### WHAT NEEDS TO BE DONE
Swap "threshold" for "cutoff" in everything from the first line down to the line containing "Detection: Source Extractor", changing nothing else. Give back only those lines, without the pictures.

### DATA SUPPLIED
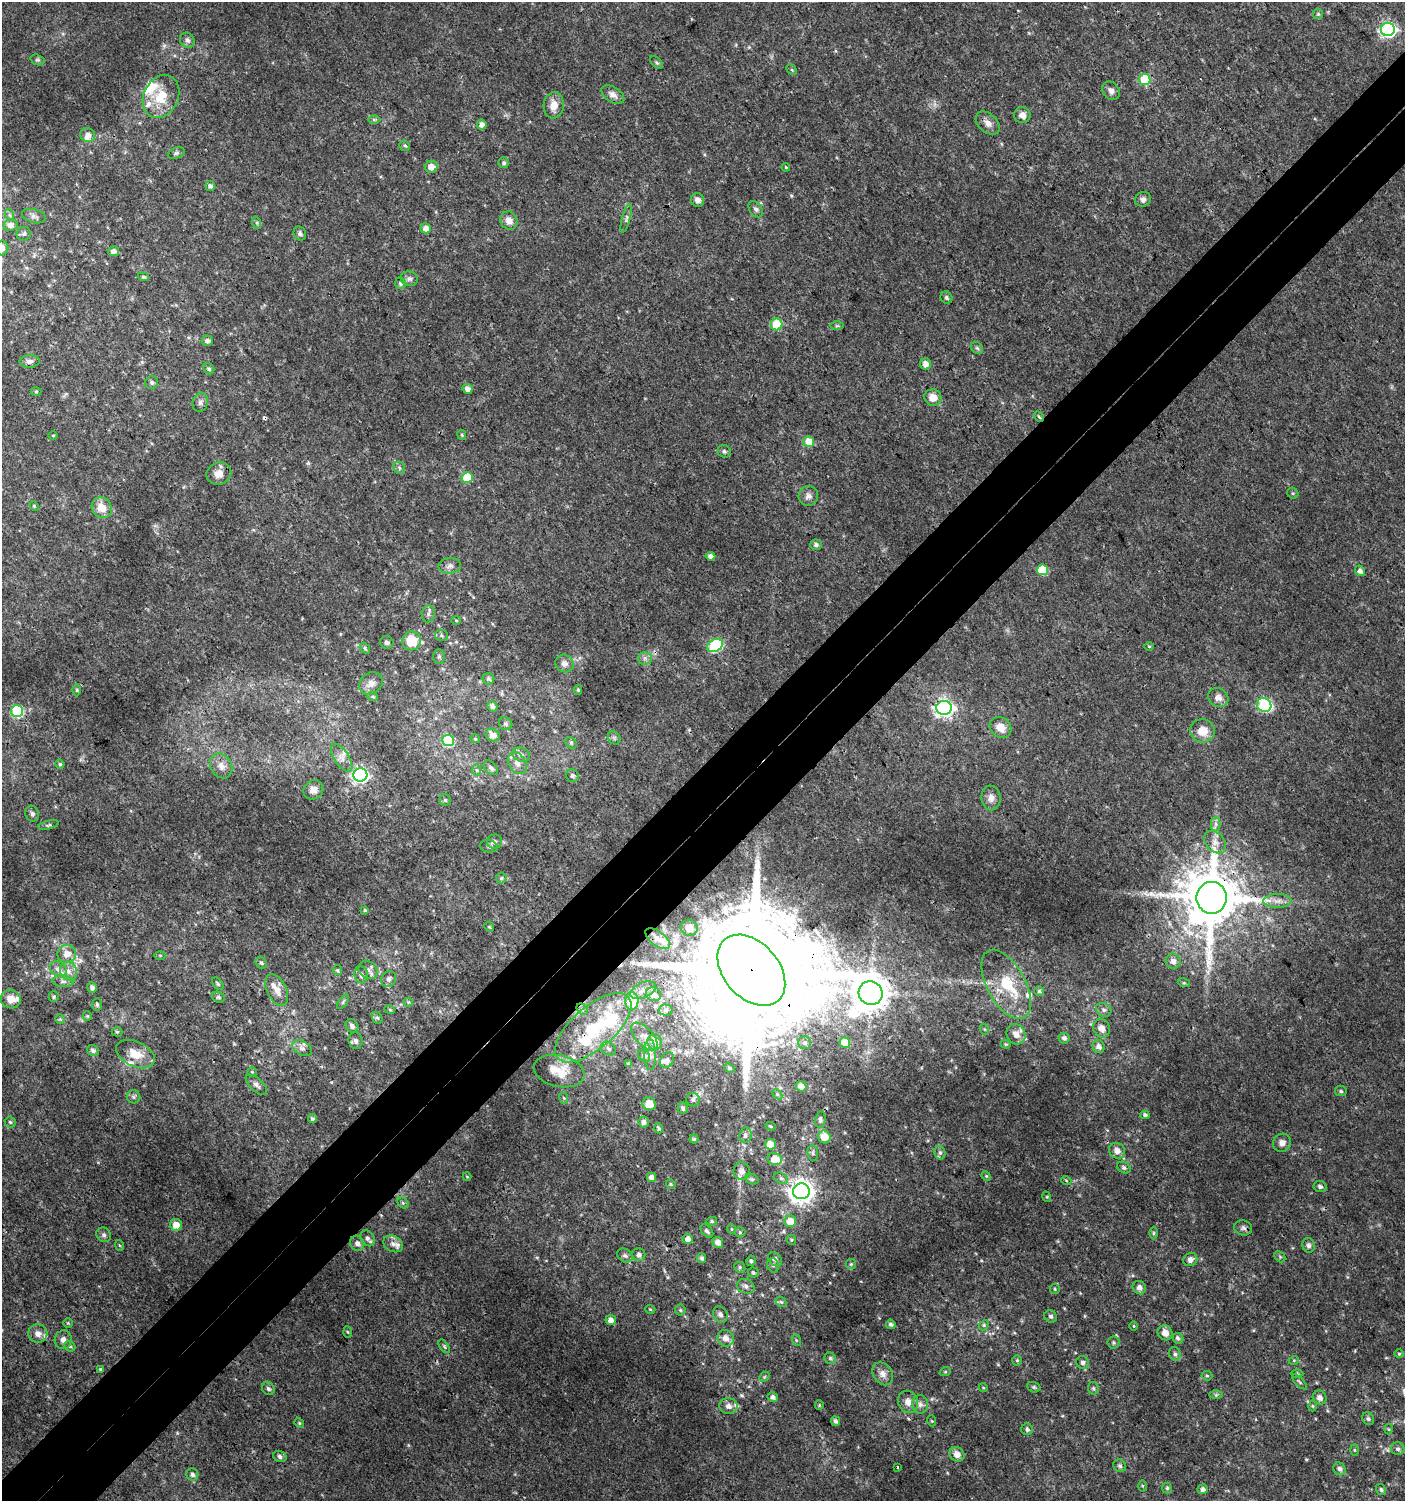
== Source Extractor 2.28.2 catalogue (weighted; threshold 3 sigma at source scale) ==
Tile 7 of 4 x 4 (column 3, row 2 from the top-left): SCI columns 3010-4412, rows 3030-4528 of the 6060 x 6084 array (HDU 1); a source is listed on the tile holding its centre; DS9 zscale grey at full resolution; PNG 1407 x 1503 px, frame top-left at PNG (2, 2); each listed source drawn as its Kron ellipse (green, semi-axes under 4 px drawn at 4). Shown black and unused: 7% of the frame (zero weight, under 3 of 4 exposures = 4% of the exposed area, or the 3 px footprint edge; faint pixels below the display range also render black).
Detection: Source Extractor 2.28.2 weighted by HDU 2 'WHT'; one run over the whole footprint, this tile lists its part. Background 0.00434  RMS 0.0022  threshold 0.00968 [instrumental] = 3 sigma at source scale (4.5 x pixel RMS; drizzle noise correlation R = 1.50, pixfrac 1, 0.0396/0.0396 arcsec/px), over >= 5 px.
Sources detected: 341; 1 too faint to see at this stretch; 1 inside a brighter object's white glare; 1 cosmic-ray / hot-pixel residue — neither listed nor drawn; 23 inside a brighter listed object's ellipse — not listed separately; the other 315 listed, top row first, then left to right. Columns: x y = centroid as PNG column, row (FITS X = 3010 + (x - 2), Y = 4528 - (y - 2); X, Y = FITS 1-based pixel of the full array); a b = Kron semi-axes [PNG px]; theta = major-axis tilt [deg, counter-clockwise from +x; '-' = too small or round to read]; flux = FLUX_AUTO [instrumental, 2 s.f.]
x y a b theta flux
1318 14 5 5 - 0.31
1388 29 7 6 - 50
187 40 8 6 -51 0.72
37 60 7 5 -17 0.39
657 63 8 4 -44 0.36
792 70 6 4 -45 0.29
1145 79 5 5 - 12
1111 91 10 8 -50 1
613 95 13 7 -33 1.2
161 97 22 17 65 5.8
554 105 13 10 84 2.3
1022 115 8 8 - 1.3
374 119 6 4 -1 0.36
988 123 14 9 -41 1.6
482 125 5 5 - 1.1
88 135 8 7 - 1.2
405 146 5 5 - 0.36
176 153 9 5 20 0.49
504 163 5 5 - 0.47
431 167 6 6 - 1.5
786 167 4 3 - 0.25
210 186 5 5 - 0.7
1143 199 8 7 - 0.77
698 200 7 6 - 1
756 209 9 6 -54 0.59
10 215 6 4 -70 0.35
34 216 12 6 -15 0.82
626 218 14 4 75 0.61
509 221 9 8 - 1.7
257 223 6 4 -72 0.31
10 225 7 6 - 1.3
426 228 5 5 - 1.5
300 233 7 6 - 0.54
24 234 7 6 - 0.58
2 248 7 6 - 0.99
113 251 6 5 - 0.98
143 277 6 4 -20 0.31
409 279 9 7 -12 0.72
400 283 6 5 - 0.65
946 298 6 5 - 0.48
777 324 6 5 - 9.5
837 326 6 4 0 0.32
207 341 5 5 - 0.75
977 348 7 5 -45 0.39
30 361 10 6 3 0.88
926 364 6 5 - 1.8
209 369 6 5 - 0.44
152 382 7 6 - 0.5
467 389 5 5 - 1.3
36 391 5 3 - 0.22
933 397 8 8 - 2
200 402 10 7 73 0.87
1039 417 5 3 - 0.29
53 435 4 3 - 0.18
462 435 5 4 - 0.23
809 442 5 5 - 4.8
724 451 7 6 - 0.54
399 468 6 5 - 0.42
219 474 12 11 - 2
467 477 5 5 - 9.6
1293 493 6 5 - 0.33
808 496 10 9 - 1
34 506 5 4 - 0.24
102 508 11 9 -56 3
816 545 5 5 - 0.61
710 556 5 4 - 0.87
450 566 11 7 7 0.93
1042 570 5 5 - 9.1
1360 571 5 5 - 0.78
428 614 8 6 81 0.69
456 620 5 3 - 0.21
441 635 6 5 - 0.42
412 641 9 9 - 6.1
387 642 7 6 - 0.5
715 645 8 6 27 24
1149 646 5 3 - 0.19
365 648 6 5 - 0.35
439 656 7 5 -89 0.46
645 658 7 6 - 0.66
565 664 9 8 - 1.2
488 679 6 5 - 0.48
371 683 12 10 38 1.4
77 690 6 4 -90 0.29
578 690 5 4 - 0.29
373 697 5 3 - 0.27
1218 697 10 9 - 1.4
1264 705 7 6 - 20
492 706 5 5 - 0.63
944 708 7 7 - 93
17 711 6 6 - 25
506 724 7 6 - 0.44
1000 727 11 10 - 2.3
1203 731 12 11 - 3.1
493 735 7 6 - 1.3
614 738 7 6 - 0.46
475 739 5 4 - 0.21
448 740 6 5 - 17
571 743 6 5 - 0.37
521 755 9 7 -23 0.93
342 758 16 7 -56 1.5
517 763 12 8 -59 1.4
60 764 4 4 - 0.34
221 766 13 10 -60 1.8
491 768 8 5 -46 0.62
477 770 6 4 -88 0.32
360 775 7 6 - 59
572 776 7 6 - 0.58
313 790 10 9 - 1.3
991 798 12 9 -83 1.4
445 800 5 5 - 0.36
32 814 8 7 - 0.6
1216 824 7 5 -90 0.69
48 825 10 4 13 0.39
494 842 7 7 - 0.73
1215 842 13 9 -47 1.7
489 846 9 6 -11 0.61
501 878 6 5 - 0.39
1212 898 16 15 - 1700
1278 901 14 7 1 1.5
365 910 4 4 - 0.3
489 927 5 4 - 0.29
689 928 8 8 - 1.3
658 939 14 7 -37 1.7
67 954 9 9 - 2
160 955 5 3 - 0.21
1173 961 7 7 - 1.1
261 963 6 5 - 0.41
58 969 9 7 -38 1.2
337 970 5 4 - 0.32
368 970 10 8 -42 1.2
751 970 40 27 -49 12000
68 971 10 8 -61 1.5
361 975 9 6 -81 0.78
389 979 8 7 - 0.73
63 981 10 6 -4 0.82
1184 983 6 4 -17 0.27
218 984 7 4 -51 0.36
1006 984 38 19 -61 9
92 988 5 5 - 0.78
277 990 17 9 -63 2.1
643 990 13 7 25 1.2
1039 991 5 5 - 0.34
871 993 12 11 - 520
653 994 7 7 - 1.1
54 997 5 5 - 0.33
218 997 7 5 -16 0.39
11 999 10 9 - 2.4
632 1001 9 6 89 7.5
343 1002 8 4 55 0.38
408 1002 5 5 - 0.31
97 1004 6 5 - 0.4
582 1009 6 5 - 0.56
390 1010 5 3 - 0.23
666 1010 7 5 -3 0.55
1104 1010 8 6 -31 0.72
87 1016 5 4 - 0.24
377 1018 6 5 - 0.41
60 1019 5 5 - 0.27
352 1026 7 6 - 0.81
593 1028 47 21 41 18
1102 1028 9 8 - 1.8
984 1029 6 3 -70 0.24
117 1032 5 5 - 0.3
1016 1034 10 9 - 1.8
644 1037 17 8 -47 1.6
1064 1038 5 5 - 0.71
355 1041 8 7 - 0.67
655 1042 8 7 - 2.2
805 1043 6 6 - 0.61
845 1043 5 5 - 3.7
1006 1044 5 4 - 0.26
1099 1047 6 6 - 1.2
302 1048 10 7 -30 0.95
608 1049 8 6 -37 0.65
93 1050 6 5 - 0.65
135 1054 20 12 -25 4
650 1055 15 6 -88 0.99
644 1056 7 5 -50 0.72
667 1060 8 6 56 0.59
629 1064 4 4 - 0.31
729 1068 5 4 - 0.3
559 1071 26 15 -13 4.3
252 1072 4 4 - 0.22
256 1085 13 6 -42 0.86
801 1086 5 5 - 1.4
1341 1091 6 5 - 0.37
777 1094 6 4 -47 0.34
134 1097 7 6 - 0.46
564 1098 6 3 -70 0.25
693 1100 7 6 - 0.66
649 1104 7 6 - 2.8
683 1108 6 5 - 0.51
1145 1115 4 4 - 0.55
312 1119 4 4 - 0.41
820 1119 8 5 82 0.53
10 1122 5 5 - 0.37
644 1122 5 5 - 0.83
771 1126 5 4 - 0.25
659 1128 5 3 - 0.34
745 1135 7 6 - 0.8
824 1137 6 6 - 3
694 1139 4 4 - 0.31
1282 1143 9 9 - 1.1
770 1144 5 5 - 2.9
1117 1151 8 7 - 1.6
813 1153 8 5 -83 0.48
940 1153 7 5 -75 0.5
775 1159 7 6 - 3.9
1124 1168 7 5 -31 0.52
742 1171 9 8 - 1.3
986 1176 5 4 - 0.23
467 1177 4 3 - 0.17
651 1177 4 4 - 1.2
781 1178 7 5 -29 0.47
752 1179 7 5 -20 0.43
1066 1180 5 3 - 0.18
671 1184 5 4 - 0.27
1320 1187 6 5 - 0.58
801 1191 8 8 - 180
1047 1197 5 3 - 0.2
403 1203 6 4 -45 0.35
712 1221 5 4 - 0.36
790 1221 6 6 - 2.3
176 1225 6 6 - 2.3
1243 1228 9 7 -16 0.72
731 1229 5 3 - 0.18
707 1231 8 5 -48 0.54
740 1232 5 5 - 0.27
1153 1233 6 4 90 0.3
104 1235 8 6 -46 0.6
367 1238 8 6 -54 0.72
688 1239 5 5 - 1.3
791 1240 5 4 - 0.29
718 1242 5 5 - 1.1
357 1243 8 7 - 0.89
393 1244 10 7 -29 1
119 1245 5 3 - 0.2
1309 1245 7 6 - 0.58
639 1254 6 6 - 0.71
625 1256 8 6 -35 0.59
1280 1257 6 4 -46 0.29
702 1258 5 4 - 0.48
775 1259 8 6 -51 0.97
1190 1259 7 6 - 0.92
751 1261 5 4 - 0.37
851 1264 5 5 - 0.3
773 1265 7 5 -72 0.49
740 1267 6 5 - 0.36
753 1272 5 5 - 0.4
746 1286 9 7 -24 0.89
1139 1288 7 6 - 0.92
1055 1289 5 4 - 0.3
781 1302 6 4 -41 0.37
650 1309 5 3 - 0.18
680 1310 5 5 - 0.34
720 1314 8 7 - 0.85
1051 1316 6 6 - 0.47
611 1320 5 5 - 1.2
68 1323 5 5 - 0.27
891 1324 5 4 - 0.47
984 1325 6 4 47 0.31
1134 1326 5 3 - 0.19
347 1332 6 4 -87 0.26
38 1333 9 9 - 1.2
1165 1333 8 7 - 1.7
726 1338 8 8 - 1.6
1178 1338 6 5 - 0.61
63 1340 9 8 - 1
796 1340 6 3 -72 0.24
1113 1342 6 6 - 0.36
70 1346 6 5 - 0.35
444 1346 8 4 -55 0.31
1175 1354 7 5 -73 0.53
1399 1354 4 4 - 0.25
830 1358 6 5 - 0.48
1017 1360 5 4 - 0.31
1294 1360 5 3 - 0.21
1083 1362 7 6 - 0.65
100 1369 4 4 - 0.23
945 1372 6 3 19 0.24
1297 1373 6 4 -1 0.25
883 1374 12 9 -55 1.5
1207 1376 5 4 - 0.31
764 1377 6 4 45 0.31
1299 1382 10 2 -45 0.28
983 1387 4 3 - 0.17
1034 1387 7 5 -21 0.38
1093 1388 6 5 - 0.36
268 1389 7 6 - 0.56
1216 1395 6 4 1 0.34
773 1397 5 4 - 0.73
1320 1397 7 6 - 0.98
908 1402 11 9 -66 1.6
920 1404 9 8 - 0.94
819 1405 5 4 - 0.23
728 1406 9 8 - 1.1
1313 1406 5 3 - 0.23
1368 1419 7 5 -55 0.5
835 1421 5 4 - 0.61
932 1421 5 3 - 0.21
299 1423 5 4 - 0.27
1027 1429 6 5 - 0.55
1389 1429 5 3 - 0.21
1398 1449 7 6 - 0.61
1354 1450 6 4 -88 0.26
957 1454 8 6 -42 1.6
280 1456 7 5 -24 0.68
1120 1466 7 6 - 0.46
897 1467 3 2 - 0.2
1340 1469 7 6 - 0.82
192 1474 6 6 - 0.69
1142 1486 5 4 - 0.24
1167 1488 5 5 - 0.42
1203 1489 5 5 - 0.87
1381 1490 6 5 - 0.37
Overlapping masked pixels (flux is a lower limit): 3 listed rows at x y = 1039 417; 1212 898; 751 970
Isophote crosses this tile's border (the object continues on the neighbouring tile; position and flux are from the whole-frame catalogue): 3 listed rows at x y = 10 225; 2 248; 11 999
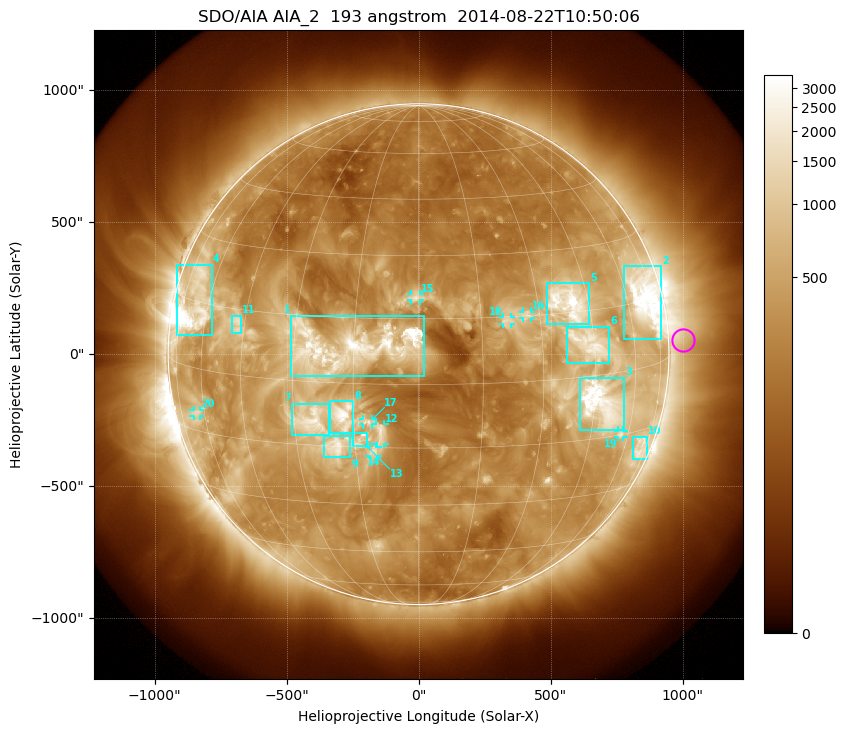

### WRITTEN SOLUTION
== Source Extractor 2.28.2 catalogue (weighted; cutoff 3 sigma at source scale) ==
Tile 7 of 4 x 4 (column 3, row 2 from the top-left): SCI columns 3010-4412, rows 3030-4528 of the 6060 x 6084 array (HDU 1); a source is listed on the tile holding its centre; DS9 zscale grey at full resolution; PNG 1407 x 1503 px, frame top-left at PNG (2, 2); each listed source drawn as its Kron ellipse (green, semi-axes under 4 px drawn at 4). Shown black and unused: 7% of the frame (zero weight, under 3 of 4 exposures = 4% of the exposed area, or the 3 px footprint edge; faint pixels below the display range also render black).
Detection: Source Extractor 2.28.2 weighted by HDU 2 'WHT'; one run over the whole footprint, this tile lists its part. Background 0.00434  RMS 0.0022  cutoff 0.00968 [instrumental] = 3 sigma at source scale (4.5 x pixel RMS; drizzle noise correlation R = 1.50, pixfrac 1, 0.0396/0.0396 arcsec/px), over >= 5 px.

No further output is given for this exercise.